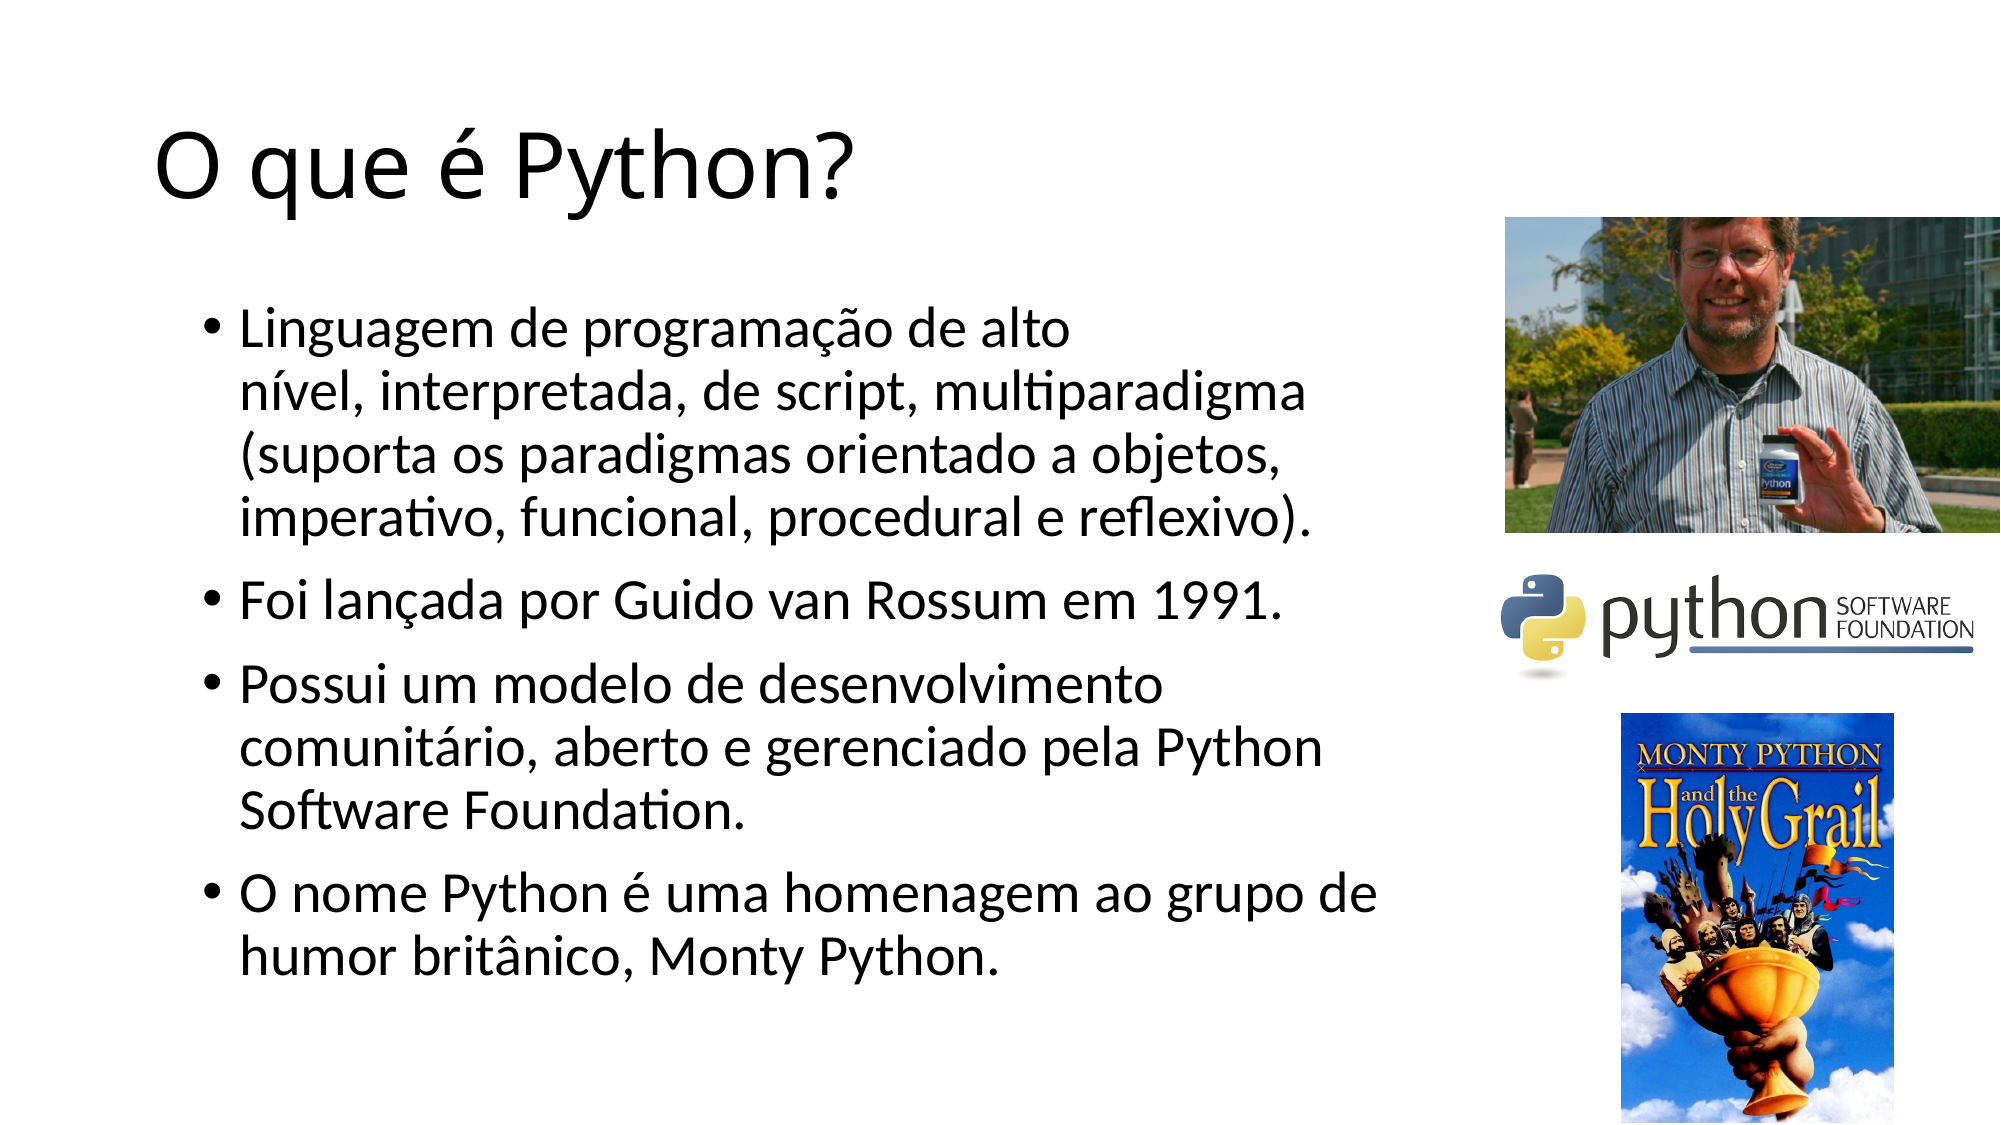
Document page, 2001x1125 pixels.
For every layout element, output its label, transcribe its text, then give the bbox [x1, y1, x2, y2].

picture [1476, 217, 2000, 1123]
list Linguagem de programação de alto nível, interpretada, de script, multiparadigma (suporta os paradigmas orientado a objetos, imperativo, funcional, procedural e reflexivo). Foi lançada por Guido van Rossum em 1991. Possui um modelo de desenvolvimento comunitário, aberto e gerenciado pela Python Software Foundation. O nome Python é uma homenagem ao grupo de humor britânico, Monty Python. [187, 289, 1450, 1084]
title O que é Python? [137, 59, 1863, 278]
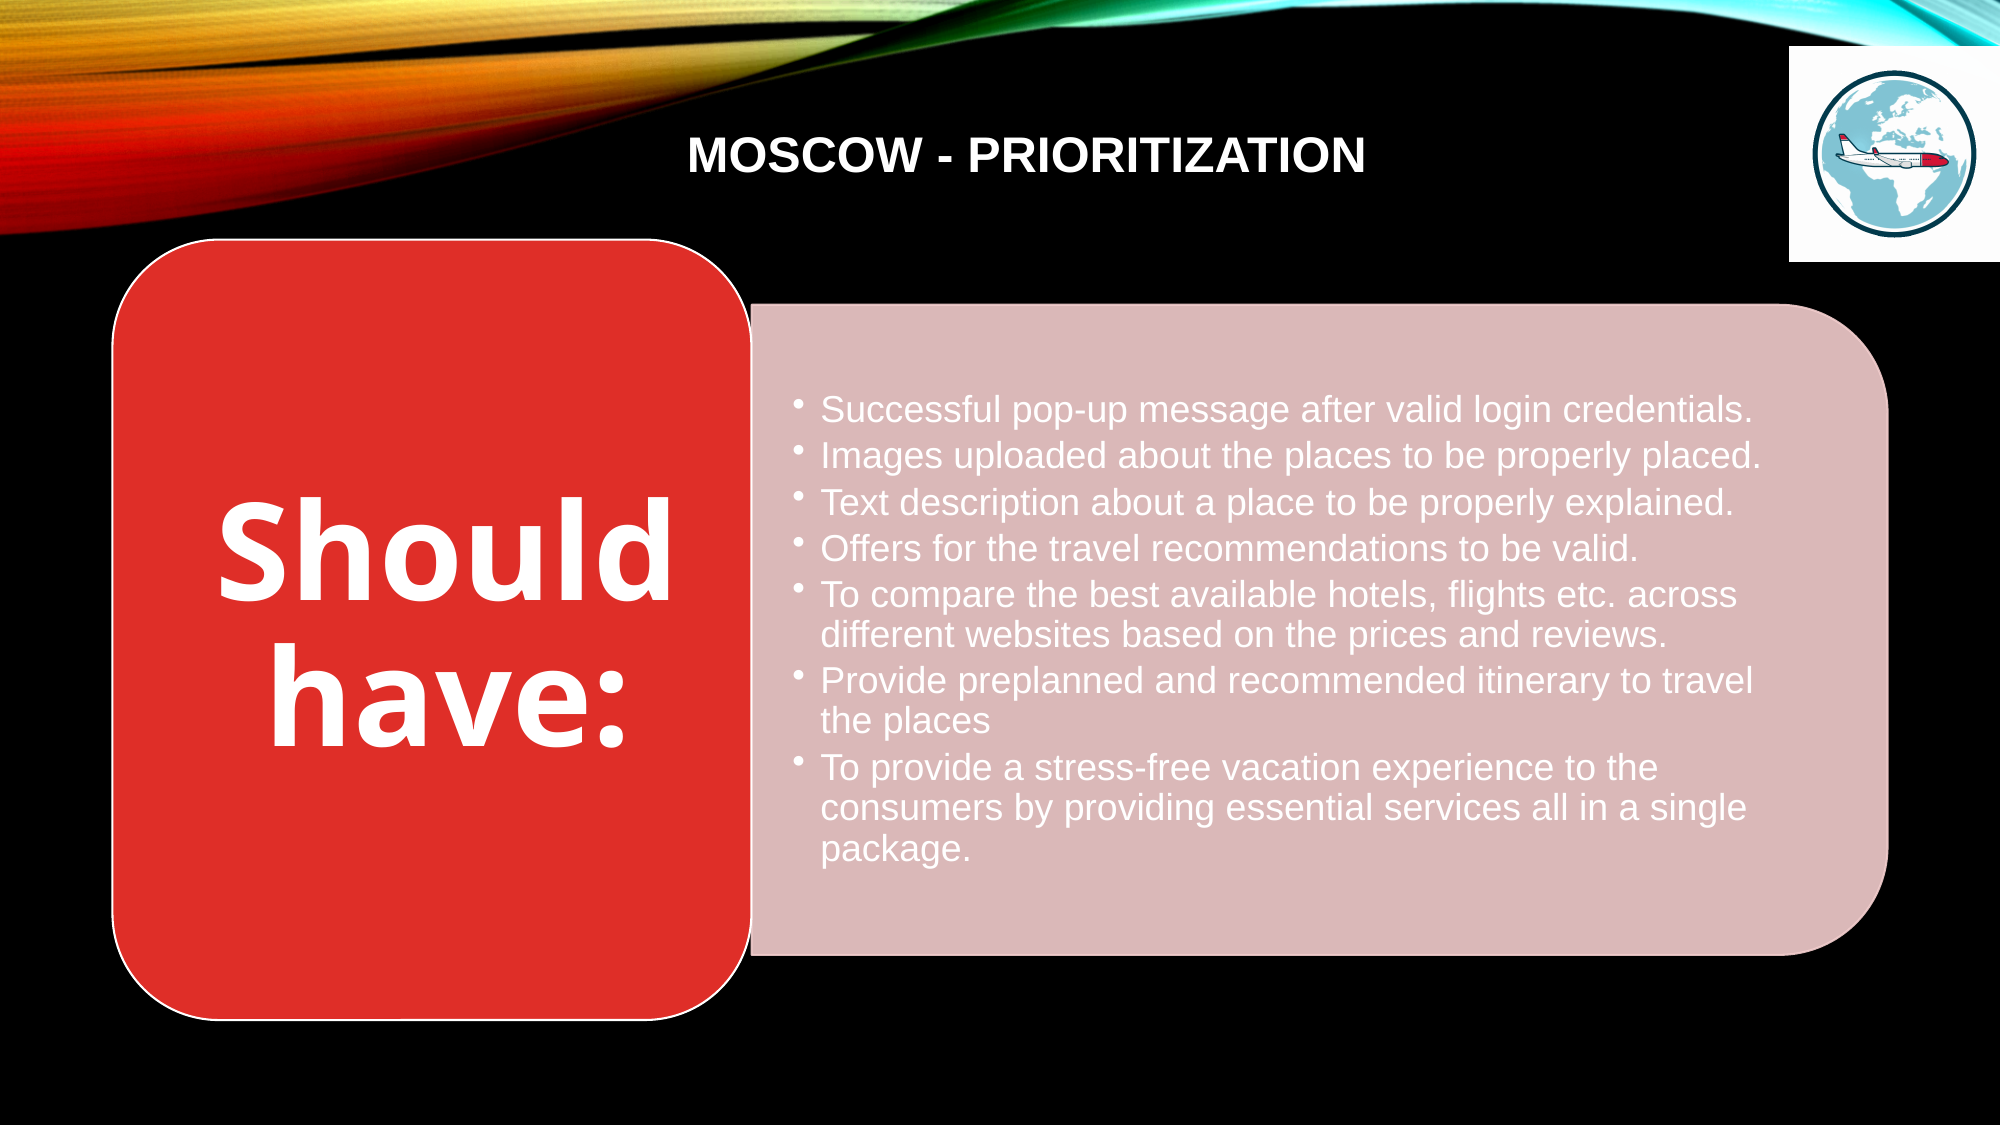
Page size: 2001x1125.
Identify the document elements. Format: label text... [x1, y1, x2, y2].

title MoSCoW - prioritization [451, 121, 1603, 219]
picture [0, 0, 2000, 262]
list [112, 239, 1888, 1021]
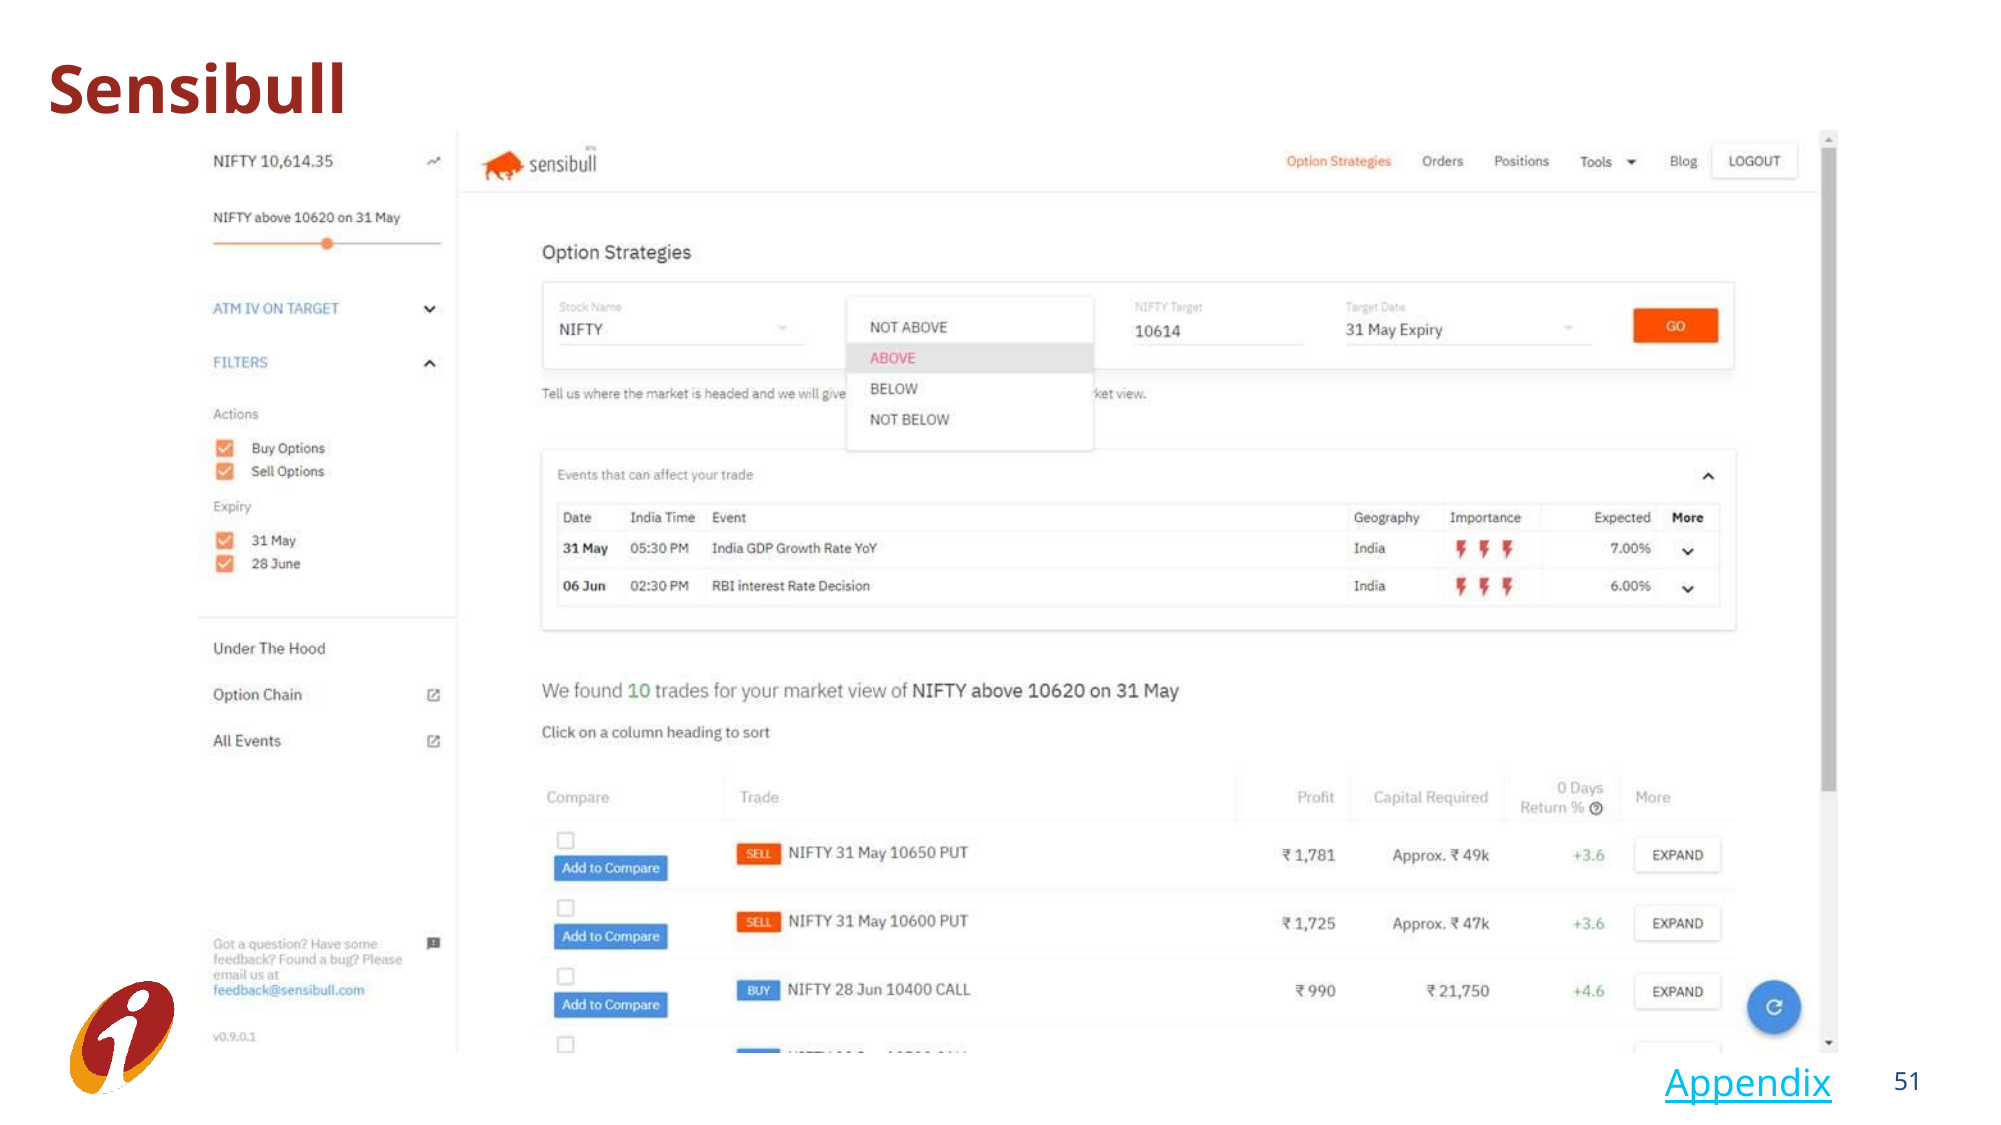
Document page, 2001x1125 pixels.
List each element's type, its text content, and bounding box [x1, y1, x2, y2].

text_box Appendix [1650, 1052, 1864, 1118]
picture [198, 130, 1838, 1053]
picture [62, 974, 181, 1100]
slide_number 51 [1864, 1052, 1938, 1113]
list Sensibull [33, 38, 1951, 163]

• **INSTRUCTIONS TO FOLLOW**: An exact copy of all the entries is required, and it must contain no pictures.

• **ANSWER TO THE EXERCISE**:
Document page, 2001x1125 pixels.
For every layout element, output its label, transcribe its text, then give the bbox [x1, y1, x2, y2].

picture [1476, 217, 2000, 1123]
list Linguagem de programação de alto nível, interpretada, de script, multiparadigma (suporta os paradigmas orientado a objetos, imperativo, funcional, procedural e reflexivo). Foi lançada por Guido van Rossum em 1991. Possui um modelo de desenvolvimento comunitário, aberto e gerenciado pela Python Software Foundation. O nome Python é uma homenagem ao grupo de humor britânico, Monty Python. [187, 289, 1450, 1084]
title O que é Python? [137, 59, 1863, 278]
Page size: 2001x1125.
Identify the document elements. Format: label text... [x1, y1, x2, y2].

title MoSCoW - prioritization [451, 121, 1603, 219]
picture [0, 0, 2000, 262]
list [112, 239, 1888, 1021]
Document page, 2001x1125 pixels.
List each element's type, its text content, and bounding box [x1, y1, x2, y2].

text_box Appendix [1650, 1052, 1864, 1118]
picture [198, 130, 1838, 1053]
picture [62, 974, 181, 1100]
slide_number 51 [1864, 1052, 1938, 1113]
list Sensibull [33, 38, 1951, 163]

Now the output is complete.